**Task brief:** Take the records below from their first line through the line holding "una larga conferencia de prensa", and set each of those lines down exactly, without pictures.
----- Data for this exercise -----
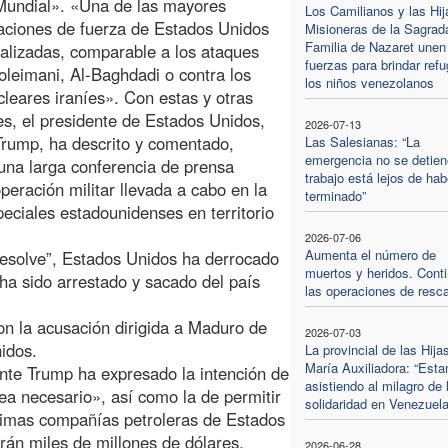
Mundial». «Una de las mayores
Los Camilianos y las Hij
ciones de fuerza de Estados Unidos
Misioneras de la Sagrad
Familia de Nazaret unen
alizadas, comparable a los ataques
fuerzas para brindar refu
oleimani, Al-Baghdadi o contra los
los niños venezolanos
ucleares iraníes». Con estas y otras
es, el presidente de Estados Unidos,
2026-07-13
rump, ha descrito y comentado,
Las Salesianas: “La
emergencia no se detien
una larga conferencia de prensa
trabajo está lejos de hab
peración militar llevada a cabo en la
terminado”
peciales estadounidenses en territorio
2026-07-06
Aumenta el número de
esolve”, Estados Unidos ha derrocado
muertos y heridos. Cont
ha sido arrestado y sacado del país
las operaciones de resc
on la acusación dirigida a Maduro de
2026-07-03
nidos.
La provincial de las Hija
María Auxiliadora: “Est
ente Trump ha expresado la intención de
asistiendo al milagro de 
ea necesario», así como la de permitir
solidaridad en Venezuela
ísimas compañías petroleras de Estados
án miles de millones de dólares,
2026-06-28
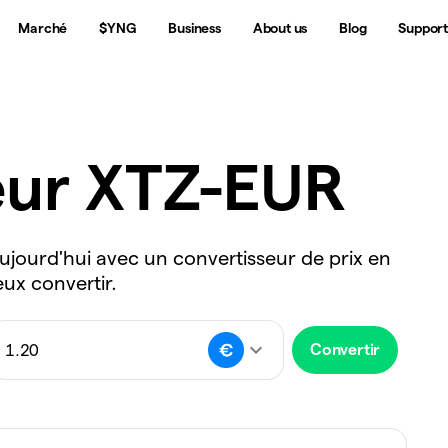
Marché
$YNG
Business
About us
Blog
Suppor
eur XTZ-EUR
ujourd'hui avec un convertisseur de prix en
eux convertir.
Convertir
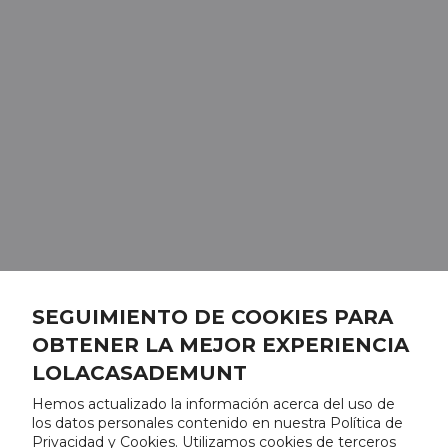
SEGUIMIENTO DE COOKIES PARA
OBTENER LA MEJOR EXPERIENCIA
LOLACASADEMUNT
Hemos actualizado la información acerca del uso de
los datos personales contenido en nuestra Política de
Privacidad y Cookies. Utilizamos cookies de terceros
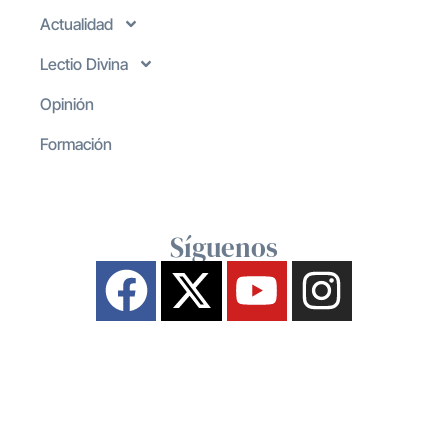
Actualidad
Lectio Divina
Opinión
Formación
Síguenos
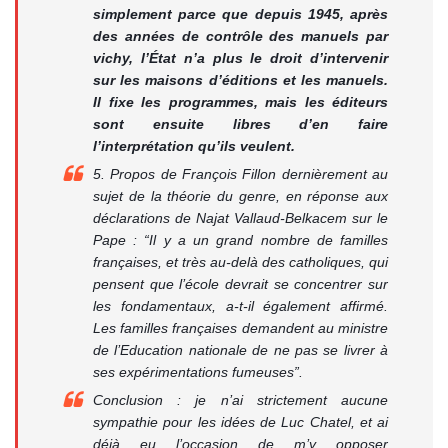
simplement parce que depuis 1945, après
des années de contrôle des manuels par
vichy, l’État n’a plus le droit d’intervenir
sur les maisons d’éditions et les manuels.
Il fixe les programmes, mais les éditeurs
sont ensuite libres d’en faire
l’interprétation qu’ils veulent.
5. Propos de François Fillon dernièrement au
sujet de la théorie du genre, en réponse aux
déclarations de Najat Vallaud-Belkacem sur le
Pape : “Il y a un grand nombre de familles
françaises, et très au-delà des catholiques, qui
pensent que l’école devrait se concentrer sur
les fondamentaux, a-t-il également affirmé.
Les familles françaises demandent au ministre
de l’Education nationale de ne pas se livrer à
ses expérimentations fumeuses”.
Conclusion : je n’ai strictement aucune
sympathie pour les idées de Luc Chatel, et ai
déjà eu l’occasion de m’y opposer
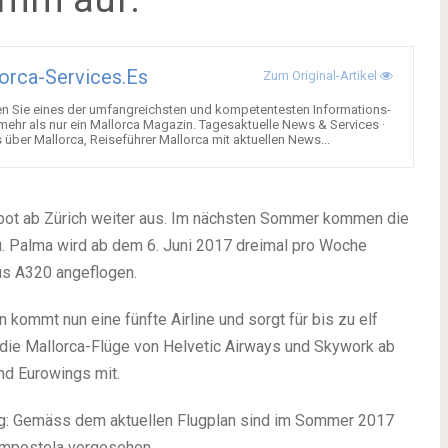
orca-Services.es
Zum Original-Artikel
en Sie eines der umfangreichsten und kompetentesten Informations-
 mehr als nur ein Mallorca Magazin. Tagesaktuelle News & Services ·
über Mallorca, Reiseführer Mallorca mit aktuellen News...
ngebot ab Zürich weiter aus. Im nächsten Sommer kommen die
u. Palma wird ab dem 6. Juni 2017 dreimal pro Woche
us A320 angeflogen.
kommt nun eine fünfte Airline und sorgt für bis zu elf
ie Mallorca-Flüge von Helvetic Airways und Skywork ab
nd Eurowings mit.
eg: Gemäss dem aktuellen Flugplan sind im Sommer 2017
ompostela vorgesehen.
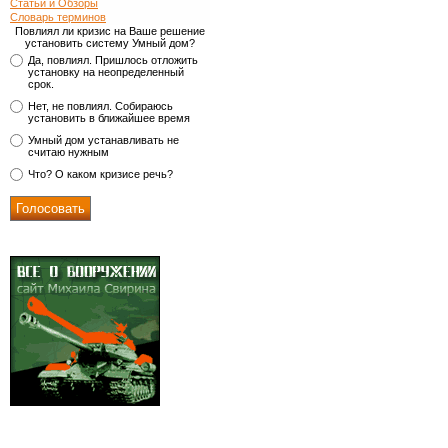
Статьи и Обзоры
Словарь терминов
Повлиял ли кризис на Ваше решение
установить систему Умный дом?
Да, повлиял. Пришлось отложить
установку на неопределенный
срок.
Нет, не повлиял. Собираюсь
установить в ближайшее время
Умный дом устанавливать не
считаю нужным
Что? О каком кризисе речь?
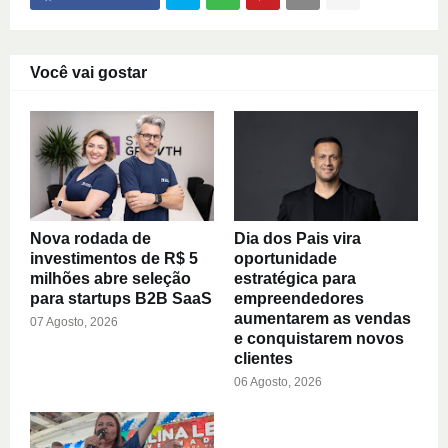
Você vai gostar
Nova rodada de
Dia dos Pais vira
investimentos de R$ 5
oportunidade
milhões abre seleção
estratégica para
para startups B2B SaaS
empreendedores
aumentarem as vendas
07 Agosto, 2026
e conquistarem novos
clientes
06 Agosto, 2026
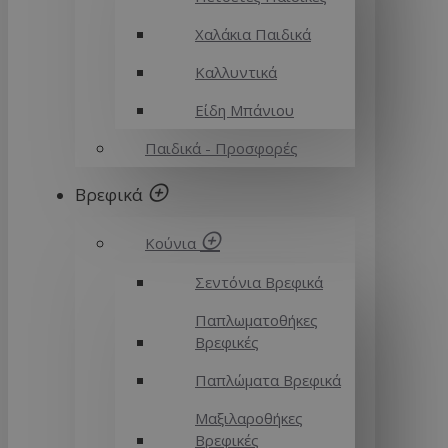
Χαλάκια Παιδικά
Καλλυντικά
Είδη Μπάνιου
Παιδικά - Προσφορές
Βρεφικά
Κούνια
Σεντόνια Βρεφικά
Παπλωματοθήκες
Βρεφικές
Παπλώματα Βρεφικά
Μαξιλαροθήκες
Βρεφικές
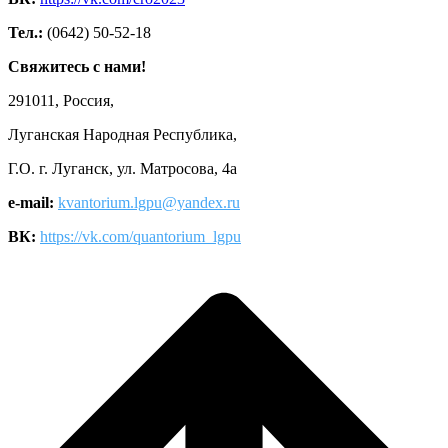
Тел.:
(0642) 50-52-18
Свяжитесь с нами!
291011, Россия,
Луганская Народная Республика,
Г.О. г. Луганск, ул. Матросова, 4а
e-mail:
kvantorium.lgpu@yandex.ru
ВК:
https://vk.com/quantorium_lgpu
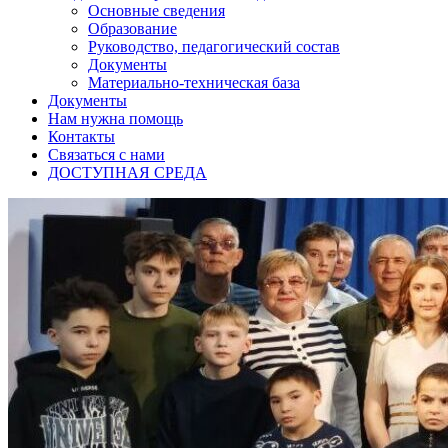
Основные сведения
Образование
Руководство, педагогический состав
Документы
Материально-техническая база
Документы
Нам нужна помощь
Контакты
Связаться с нами
ДОСТУПНАЯ СРЕДА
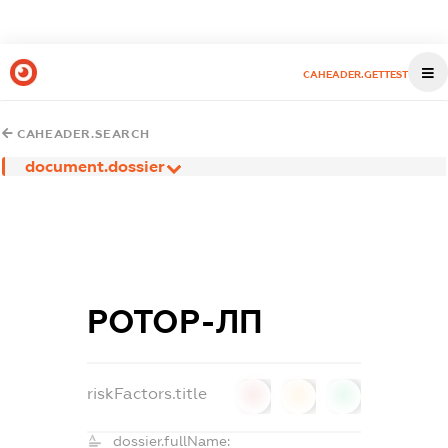
CAHEADER.GETTEST
CAHEADER.SEARCH
document.dossier
РОТОР-ЛП
riskFactors.title
0
0
0
dossier.fullName:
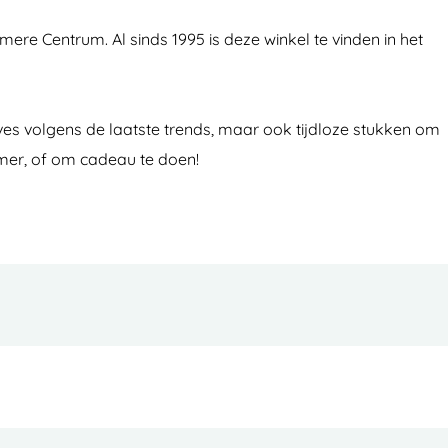
re Centrum. Al sinds 1995 is deze winkel te vinden in het
aves volgens de laatste trends, maar ook tijdloze stukken om
amer, of om cadeau te doen!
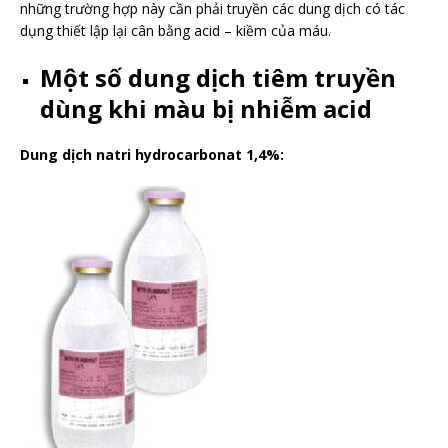
những trường hợp này cần phải truyền các dung dịch có tác
dụng thiết lập lại cân bằng acid – kiềm của máu.
Một số dung dịch tiêm truyền
dùng khi màu bị nhiễm acid
Dung dịch natri hydrocarbonat 1,4%:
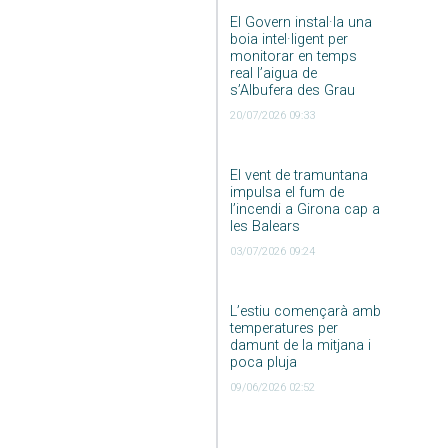
El Govern instal·la una
boia intel·ligent per
monitorar en temps
real l’aigua de
s’Albufera des Grau
20/07/2026 09:33
El vent de tramuntana
impulsa el fum de
l’incendi a Girona cap a
les Balears
03/07/2026 09:24
L’estiu començarà amb
temperatures per
damunt de la mitjana i
poca pluja
09/06/2026 02:52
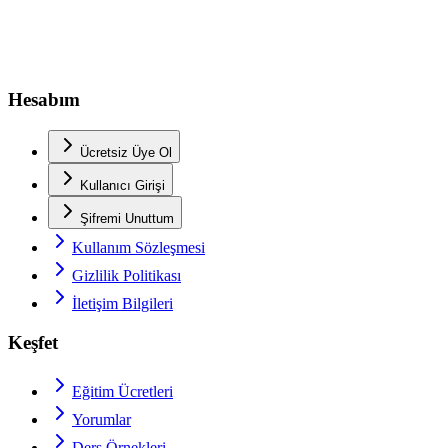
Hesabım
Ücretsiz Üye Ol
Kullanıcı Girişi
Şifremi Unuttum
Kullanım Sözleşmesi
Gizlilik Politikası
İletişim Bilgileri
Keşfet
Eğitim Ücretleri
Yorumlar
Ders Örnekleri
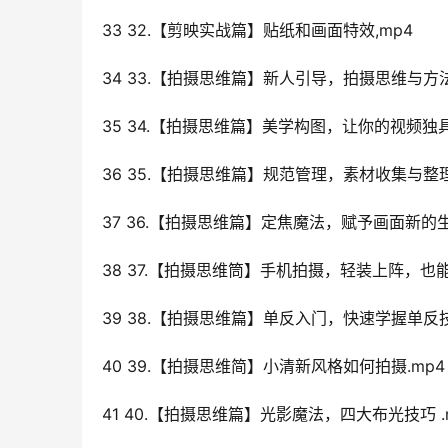
33 32.【剪映实战篇】贴纸和画面特效,mp4
34 33.【拍摄思维篇】新人引导，拍摄思维与方法
35 34.【拍摄思维篇】美学构图，让你的视频独具
36 35.【拍摄思维篇】规范管理，素材收集与整理
37 36.【拍摄思维篇】定焦魔法，赋予画面新的生命
38 37.【拍摄思维筒】手机拍摄，轻装上阵，也能
39 38.【拍摄思维篇】单反入门，快速学握单反技
40 39.【拍摄思维简】小清新风格如何拍摄.mp4
41 40.【拍摄思维篇】光影魔法，四大布光技巧 .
-----
**Worked solution:**
Mundial». «Una de las mayores
Los Camilianos y las Hij
ciones de fuerza de Estados Unidos
Misioneras de la Sagrad
Familia de Nazaret unen
alizadas, comparable a los ataques
fuerzas para brindar refu
oleimani, Al-Baghdadi o contra los
los niños venezolanos
ucleares iraníes». Con estas y otras
es, el presidente de Estados Unidos,
2026-07-13
rump, ha descrito y comentado,
Las Salesianas: “La
emergencia no se detien
una larga conferencia de prensa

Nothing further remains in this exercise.